Me: I have been doing everything and nothing all at once....

*was reminded how crazy my mother is. What did she do? Well she climbed over a small wall (separating the boothes that we were sitting at in a bar that we went to) when she saw her boyf speaking to a female friend. Made a big fucking scene. Said the word "fuck" about 400 times. Broke up with her boyf. Insisted that I take her home.

*One of Matt's best friends professed his everlasting ongoing love for me for three years. Offered to break up with his girlfriend for me.

*Alex (sister) won her soccer tournament. So I had an excuse to spend over $100 at Dick's Sporting Goods.

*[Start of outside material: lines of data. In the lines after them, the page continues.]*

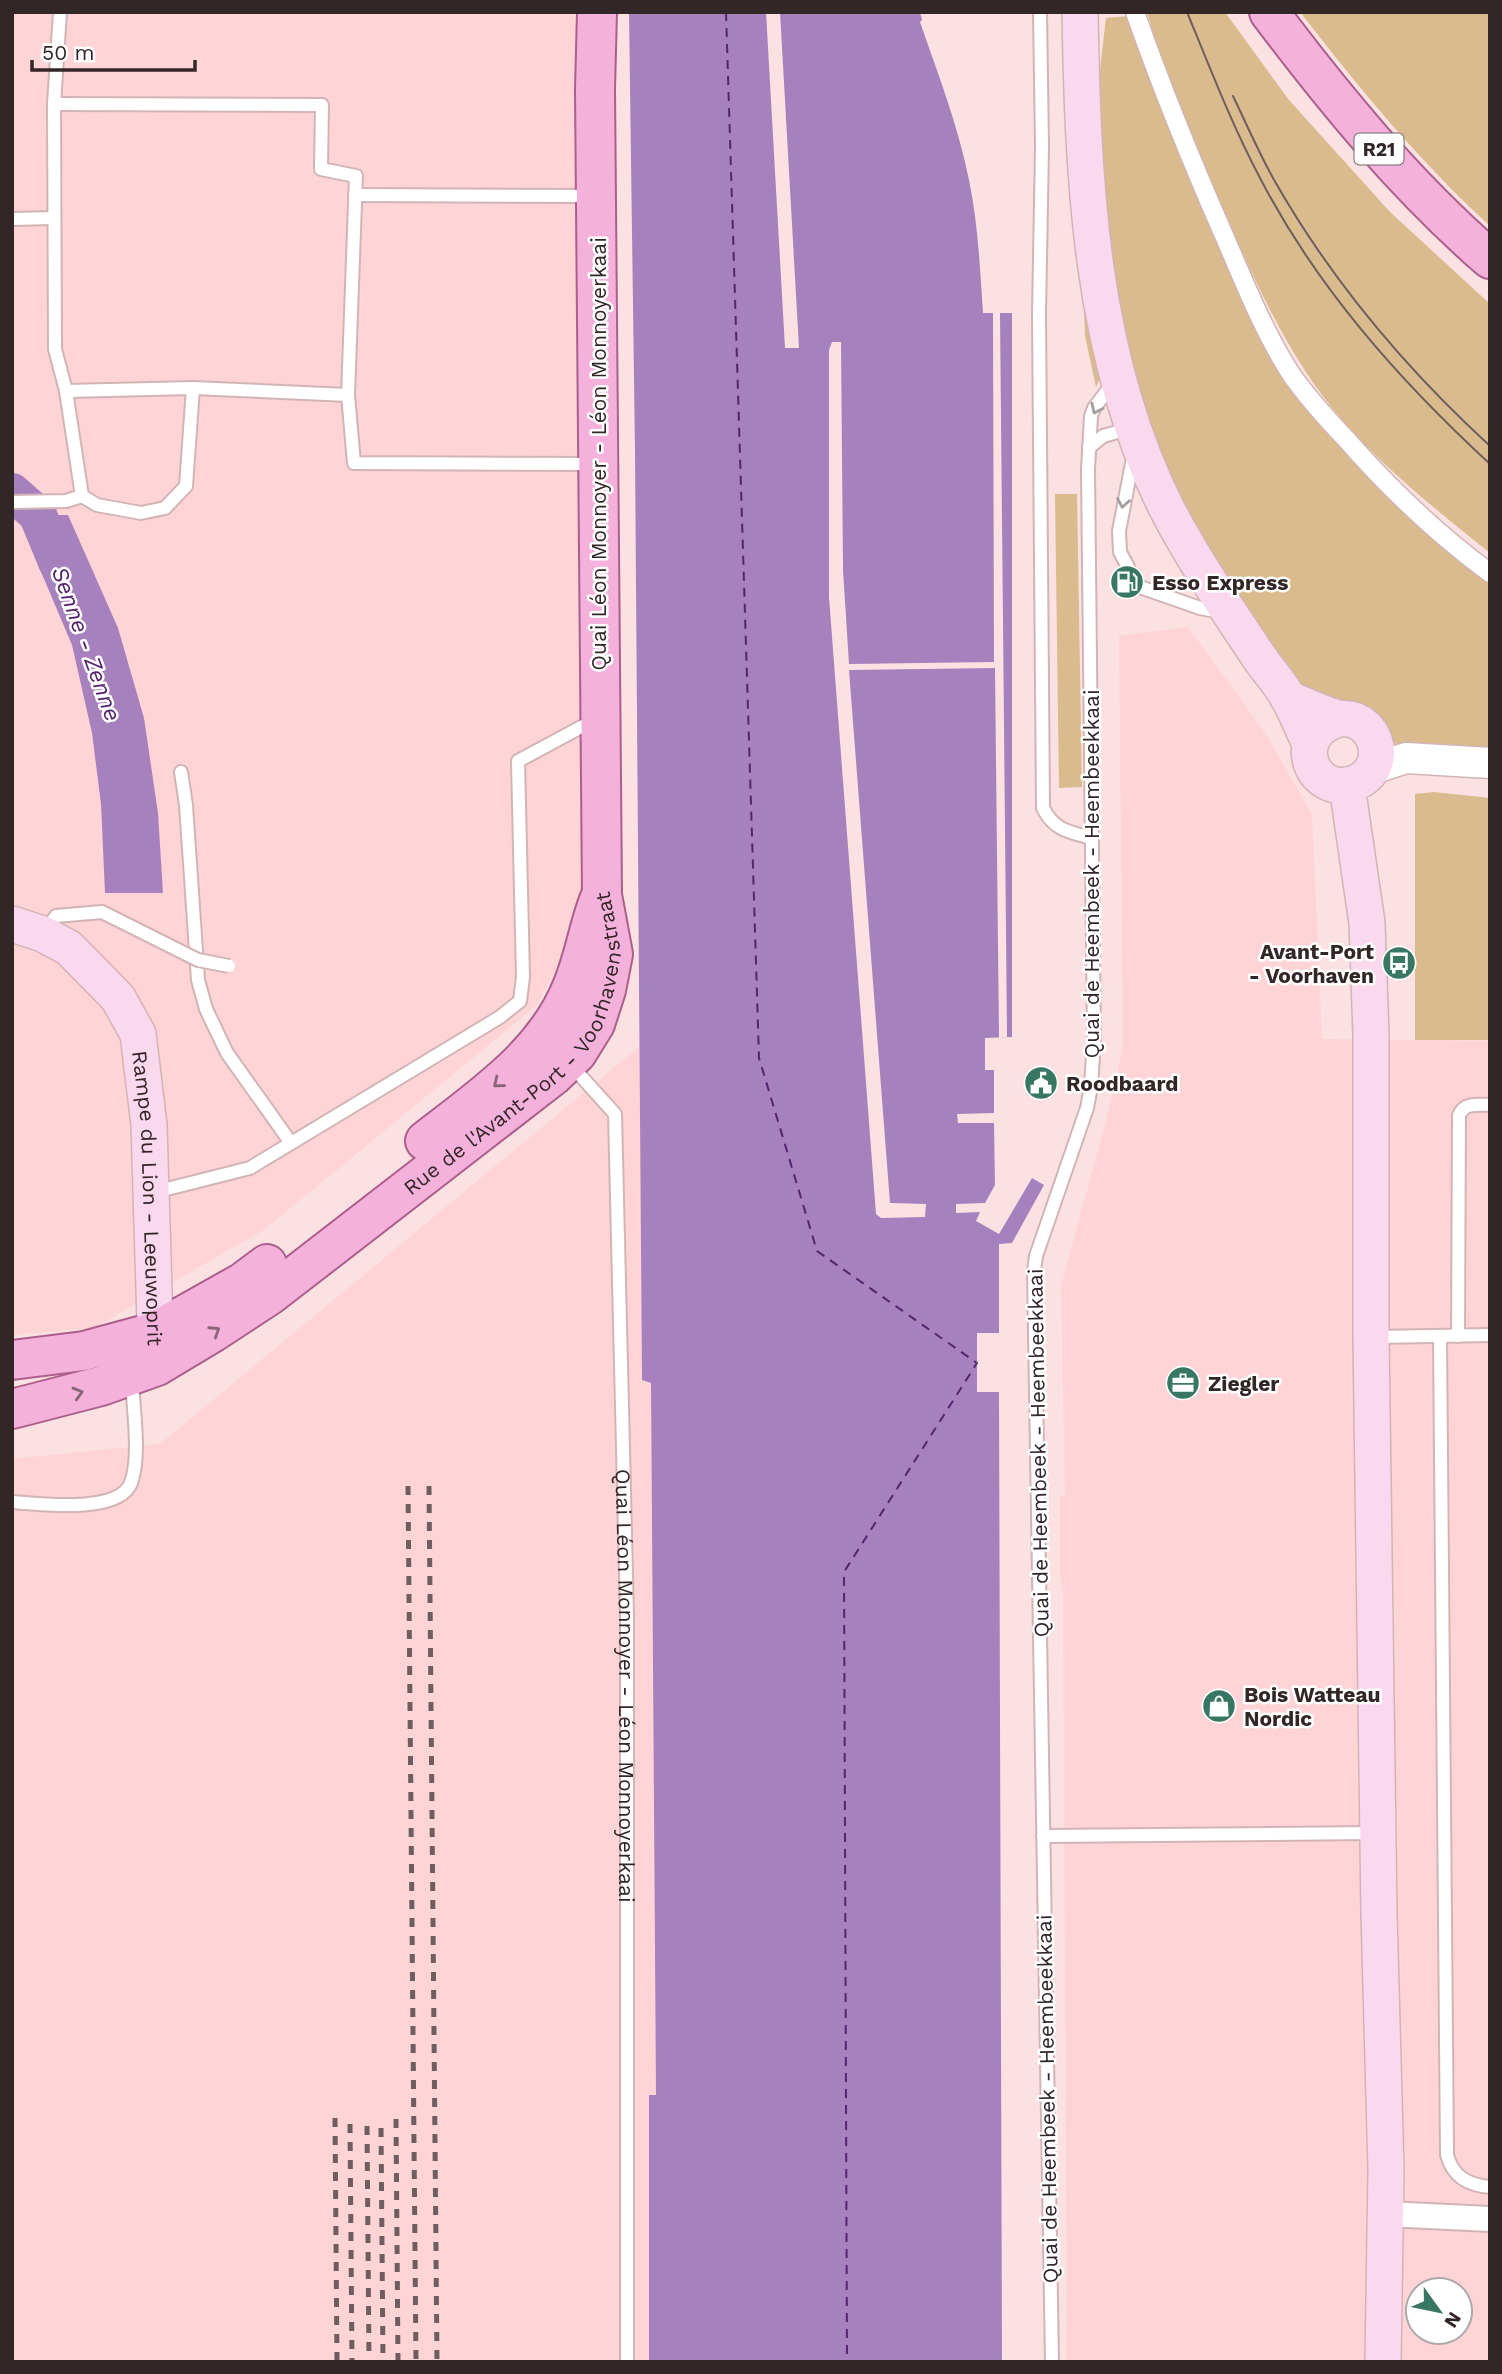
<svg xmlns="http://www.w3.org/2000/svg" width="1502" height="2374" font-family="'Work Sans',sans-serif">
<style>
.built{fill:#fed4d6;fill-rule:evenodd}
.green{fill:#dabb8d}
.water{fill:#a781be}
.pier{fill:#fbe1e2}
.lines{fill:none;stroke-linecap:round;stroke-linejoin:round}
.river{stroke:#a781be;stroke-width:38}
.ferry{stroke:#55246e;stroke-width:2;stroke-dasharray:9 7;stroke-linecap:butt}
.service-casing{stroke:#d3b4b5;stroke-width:16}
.pedestrian-casing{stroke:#d3b4b5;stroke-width:21}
.minor-casing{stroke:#d3b4b5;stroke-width:28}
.tertiary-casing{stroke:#d3b4b5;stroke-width:33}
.secondary-casing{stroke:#d3b4b5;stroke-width:38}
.primary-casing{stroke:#ac5f8c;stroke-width:42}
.service{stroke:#fff;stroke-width:12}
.pedestrian{stroke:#fff;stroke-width:18}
.minor{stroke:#fff;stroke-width:24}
.tertiary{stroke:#fff;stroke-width:30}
.secondary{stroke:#fad8ed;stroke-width:35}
.primary{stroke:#f4b1db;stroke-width:38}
.tram{stroke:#6e5e5f;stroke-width:2}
.rail{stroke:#6e5e5f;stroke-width:5;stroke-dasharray:9 9;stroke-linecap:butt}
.service-bridge-casing{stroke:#d3b4b5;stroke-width:16;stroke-linecap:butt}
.service-bridge{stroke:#fff;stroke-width:12}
.oneway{stroke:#a39d9e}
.oneway2{stroke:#896578}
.labels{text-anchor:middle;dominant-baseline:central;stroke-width:5;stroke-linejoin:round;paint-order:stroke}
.shield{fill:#fff;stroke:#706768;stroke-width:2}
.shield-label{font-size:19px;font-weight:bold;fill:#322627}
.street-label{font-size:21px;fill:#322627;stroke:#fff}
.poi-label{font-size:21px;font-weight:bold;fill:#322627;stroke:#fff;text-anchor:start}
.water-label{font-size:23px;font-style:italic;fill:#55246e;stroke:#fff}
</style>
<rect width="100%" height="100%" fill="#fbe1e2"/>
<!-- built -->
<path class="built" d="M12,12H587L596,893L537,1005L265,1229L94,1328L12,1335Z
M1188,627L1267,736L1312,815L1322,1039L1490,1041V2362H1067L1063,1593L1060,1573V1496L1065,1495L1061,1286L1107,1118L1123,1048L1119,636ZM1418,2290H1460V2332H1418Z
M640,1046L642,1380L651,1382L656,2096H649V2362H12V1459L160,1444Z"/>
<!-- green -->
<path class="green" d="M1147,12H1225L1289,100L1390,212L1490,304V553C1439,512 1387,471 1344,422C1296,368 1266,304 1236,239C1201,166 1169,91 1147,12Z
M1300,12H1490V226C1419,161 1359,88 1300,12Z
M1129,16L1257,329L1473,570L1490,582V753L1405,746L1394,743L1295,683L1279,667L1161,475L1112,310L1096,104L1106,18Z
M1083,288L1105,368L1096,387L1085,336Z
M1055,494H1077L1082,787L1059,788Z
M1434,792L1490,798V1040H1415V794Z"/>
<!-- water -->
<path class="water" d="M629,12H920L922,20L920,22C938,74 958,125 969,180C978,223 980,268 983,313H1012V1037L985,1038V1070H994V1113L957,1114L958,1123H994L995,1185L985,1203L956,1204V1213L980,1212L976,1221L999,1234L1032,1178L1044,1185L1012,1243L999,1244V1333H977V1392H999L1002,2362H649V2095H656L651,1383L642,1380L635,452Z
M17,515H68L118,628L144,718L158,813L163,893H105L101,804L92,733L72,645Z"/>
<!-- pier -->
<path class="pier" d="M766,12H780L799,348H785Z
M993,313H1000L1007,1037L999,1038L995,668L849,670L890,1203L926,1204L925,1217L881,1218L876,1214L829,597V350L832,342H841L843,570L849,664L994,662Z
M977,1333H999V1336H980V1389L999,1388V1392H977Z"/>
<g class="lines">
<!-- river -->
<path class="river" d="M12,492L38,515L57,562"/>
<!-- ferry -->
<path class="ferry" d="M726,12L759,1058L817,1251L977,1363L844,1572L847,2362"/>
<!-- service casing -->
<g class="service-casing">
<g id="service">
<path d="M60,12L54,104L55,349L66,391L193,388L348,395L354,463L594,464"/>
<path d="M1040,12L1042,147L1039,314L1043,808C1054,830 1068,832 1092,838"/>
<path d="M54,104L322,105L321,169L356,176L348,395"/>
<path d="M355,195L593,196"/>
<path d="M12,219L53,218"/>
<path d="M66,391L82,496L97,505L141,513L165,508L186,486L193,388"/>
<path d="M1089,448L1103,436L1132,428"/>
<path d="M12,502L66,501L82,496"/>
<path d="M1128,567L1120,552L1119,531L1134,453"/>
<path d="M1140,587L1200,608L1220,612"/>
<path d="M181,772L186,805L198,980L206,1009L227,1053L291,1143"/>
<path d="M45,931L56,916L102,912L112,917"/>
<path id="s1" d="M570,1064L615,1114L627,1616V2362"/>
<path d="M155,1192L250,1168L500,1017L520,1001L523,977L518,761L596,719"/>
<path d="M1440,1336L1447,2155C1453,2177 1468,2185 1490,2187"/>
<path d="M1458,1336L1459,1115C1465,1102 1477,1105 1490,1105"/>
<path d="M1375,1337L1490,1335"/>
<path d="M12,1502C40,1504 119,1514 131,1483C141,1455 133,1410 132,1379"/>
<path d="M1043,1836L1375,1833"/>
<path d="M1052,2362L1034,1271L1036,1256L1087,1108L1091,1087L1094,1040L1088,469L1091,416L1094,408L1113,383"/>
</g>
</g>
<!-- pedestrian casing -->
<g class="pedestrian-casing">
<path id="pedestrian" d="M1135,12C1162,89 1193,165 1226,240C1246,286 1264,332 1291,374C1307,397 1326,418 1346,439C1389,488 1437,534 1490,573"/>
</g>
<!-- minor casing -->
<g class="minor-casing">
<path id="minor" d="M1386,2214L1490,2219"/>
</g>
<!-- tertiary casing -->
<g class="tertiary-casing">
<path id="tertiary" d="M1372,769L1406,758L1490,763"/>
</g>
<!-- secondary casing -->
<g class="secondary-casing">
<g id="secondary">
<path d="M1080,12C1083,180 1090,356 1167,509C1194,561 1227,609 1259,657C1269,672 1282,685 1290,701C1297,715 1303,729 1310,744"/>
<path d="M1288,698C1303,705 1318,711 1334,717C1339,719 1344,718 1350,719C1370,723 1382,746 1374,765C1371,773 1363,780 1355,783C1313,799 1286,736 1338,719"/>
<path d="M1347,786L1367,923L1371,1034V1337L1379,1913L1386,2170L1383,2362"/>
<path id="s2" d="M12,924L43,934L69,948L118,998L138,1034L149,1125L156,1356"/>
</g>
</g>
<!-- primary casing -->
<g class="primary-casing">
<g id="primary">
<path d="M1269,12C1336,101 1406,186 1490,259"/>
<path d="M425,1141C480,1098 545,1055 572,987C584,959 588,929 599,900"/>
<path d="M12,1360L84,1351L154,1332L243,1282L267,1264"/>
<path id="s3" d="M12,1409L101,1386L157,1366L212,1333L270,1295L553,1076L577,1053L595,1024L606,990L613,954L602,895L595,89L597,12"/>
</g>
</g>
<!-- service -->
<use href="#service" class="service"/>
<!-- pedestrian -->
<use href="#pedestrian" class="pedestrian"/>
<!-- minor -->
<use href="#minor" class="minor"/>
<!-- tertiary -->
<use href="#tertiary" class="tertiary"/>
<!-- secondary -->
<use href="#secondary" class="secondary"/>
<!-- primary -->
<use href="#primary" class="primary"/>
<!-- tram -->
<path class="tram" d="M1187,12C1210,68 1232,125 1260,178C1317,288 1400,381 1490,464
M1233,96C1246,123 1258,151 1273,178C1330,279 1404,367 1490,446"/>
<!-- rail -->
<path class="rail" d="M408,1486L416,2362
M429,1486L437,2362
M335,2118L337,2362
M396,2119L398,2362
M350,2124L352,2362
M367,2126L369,2362
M381,2128L383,2362"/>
<!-- service-bridge casing -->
<g class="service-bridge-casing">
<path id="service-bridge" d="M112,917L198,960L229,966"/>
</g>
<!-- service-bridge -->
<use href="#service-bridge" class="service-bridge"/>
</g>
<!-- one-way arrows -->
<defs><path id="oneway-chevron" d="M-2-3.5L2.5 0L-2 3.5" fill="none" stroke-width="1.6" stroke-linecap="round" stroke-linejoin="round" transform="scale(1.75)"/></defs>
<g class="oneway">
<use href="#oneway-chevron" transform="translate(1096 409) rotate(115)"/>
<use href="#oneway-chevron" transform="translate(1123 503) rotate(100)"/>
</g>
<g class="oneway2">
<use href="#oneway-chevron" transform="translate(498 1083) rotate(141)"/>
<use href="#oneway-chevron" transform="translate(215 1331) rotate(-33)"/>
<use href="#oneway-chevron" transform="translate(78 1393) rotate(-16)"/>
</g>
<!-- icons -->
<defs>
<g id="fuel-disc" transform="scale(1.75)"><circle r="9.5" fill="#387763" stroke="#fff"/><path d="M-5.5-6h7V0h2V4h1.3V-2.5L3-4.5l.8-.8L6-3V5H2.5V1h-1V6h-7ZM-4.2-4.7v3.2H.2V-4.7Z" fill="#fff"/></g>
<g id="bus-disc" transform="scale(1.75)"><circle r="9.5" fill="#387763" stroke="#fff"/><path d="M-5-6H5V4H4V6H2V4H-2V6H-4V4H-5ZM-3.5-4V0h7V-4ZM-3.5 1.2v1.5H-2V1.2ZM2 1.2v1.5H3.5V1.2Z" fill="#fff"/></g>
<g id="civic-disc" transform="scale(1.75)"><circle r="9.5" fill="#387763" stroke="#fff"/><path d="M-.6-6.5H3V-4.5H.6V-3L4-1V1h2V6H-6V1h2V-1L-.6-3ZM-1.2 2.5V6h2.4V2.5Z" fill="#fff"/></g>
<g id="office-disc" transform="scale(1.75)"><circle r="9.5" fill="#387763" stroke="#fff"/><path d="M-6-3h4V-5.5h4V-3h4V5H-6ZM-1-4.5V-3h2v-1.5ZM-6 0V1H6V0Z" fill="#fff"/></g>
<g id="shop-disc" transform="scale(1.75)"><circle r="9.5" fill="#387763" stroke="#fff"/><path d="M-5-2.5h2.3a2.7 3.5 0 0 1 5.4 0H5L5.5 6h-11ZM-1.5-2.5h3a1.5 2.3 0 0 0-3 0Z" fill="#fff"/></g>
</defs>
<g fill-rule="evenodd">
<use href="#fuel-disc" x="1127" y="582"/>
<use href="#bus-disc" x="1399" y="963"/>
<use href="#civic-disc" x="1041" y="1083"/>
<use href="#office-disc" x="1183" y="1383"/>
<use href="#shop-disc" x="1219" y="1706"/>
</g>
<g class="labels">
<!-- shield labels -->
<rect class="shield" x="1354.5" y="133.5" width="49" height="31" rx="5"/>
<g class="shield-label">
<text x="1379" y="149">R21</text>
</g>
<!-- street labels -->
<g class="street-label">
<text transform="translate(598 454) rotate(-90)">Quai Léon Monnoyer - Léon Monnoyerkaai</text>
<text transform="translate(1091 874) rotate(-90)">Quai de Heembeek - Heembeekkaai</text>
<text stroke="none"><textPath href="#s3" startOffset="651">Rue de l'Avant-Port - Voorhavenstraat</textPath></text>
<text stroke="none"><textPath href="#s2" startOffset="338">Rampe du Lion - Leeuwoprit</textPath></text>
<text transform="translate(1038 1453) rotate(-91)">Quai de Heembeek - Heembeekkaai</text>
<text stroke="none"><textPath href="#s1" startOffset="639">Quai Léon Monnoyer - Léon Monnoyerkaai</textPath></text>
<text transform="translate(1047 2099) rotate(-91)">Quai de Heembeek - Heembeekkaai</text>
</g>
<!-- poi labels -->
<g class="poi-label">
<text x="1152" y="582">Esso Express</text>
<text x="1374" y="951" text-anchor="end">Avant-Port<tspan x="1374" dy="24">- Voorhaven</tspan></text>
<text x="1066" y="1083">Roodbaard</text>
<text x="1208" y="1383">Ziegler</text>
<text x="1244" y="1694">Bois Watteau<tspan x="1244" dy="24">Nordic</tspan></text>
</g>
<!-- water labels -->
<g class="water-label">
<text transform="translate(86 644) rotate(70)">Senne - Zenne</text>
</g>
</g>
<!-- border -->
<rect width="1502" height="2374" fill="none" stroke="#322627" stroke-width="28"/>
<!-- north arrow -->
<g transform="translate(1439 2311) rotate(123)"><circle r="33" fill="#ffffff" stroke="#ada8a9" stroke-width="2"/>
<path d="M0-5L12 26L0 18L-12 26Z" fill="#387763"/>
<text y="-10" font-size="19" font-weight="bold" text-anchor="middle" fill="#322627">N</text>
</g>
<!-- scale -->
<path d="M32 60v10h163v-10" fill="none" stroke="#322627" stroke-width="3.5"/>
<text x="42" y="60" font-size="21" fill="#322627" stroke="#ffffff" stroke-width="5" paint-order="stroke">50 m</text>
</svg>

*Alligator gumbo is gross. Well at least it is at the Fall Festival.

*Went to Memphis this weekend. Had a blast. Went to Sun Studios and Graceland. Saw Justin Timerblake. Rationalized getting a Banana Republic card, even though there isn't one anywhere around here. Spent a bunch of money, but totally worth it.

* Gave 50-60 flu and pneumonia immunization shots to elderly people at an assisted living nursing home place in Newburgh today.

* Putting off three papers that are due Monday until the last possible minute, one of which is 10 pages.

*Trying to figure out why I'm watching Insomniac and not turning it off.

*Saw The Rock on the Craig Kilborn Show a couple weeks ago and he (Yes The Rock) used the word, unequivocally, in a sentence.

*Finally got pulled over for my brake light. Just got a written warning. Think it might actually be fixed for good.

* Gonna go pretend to clean my room and shower.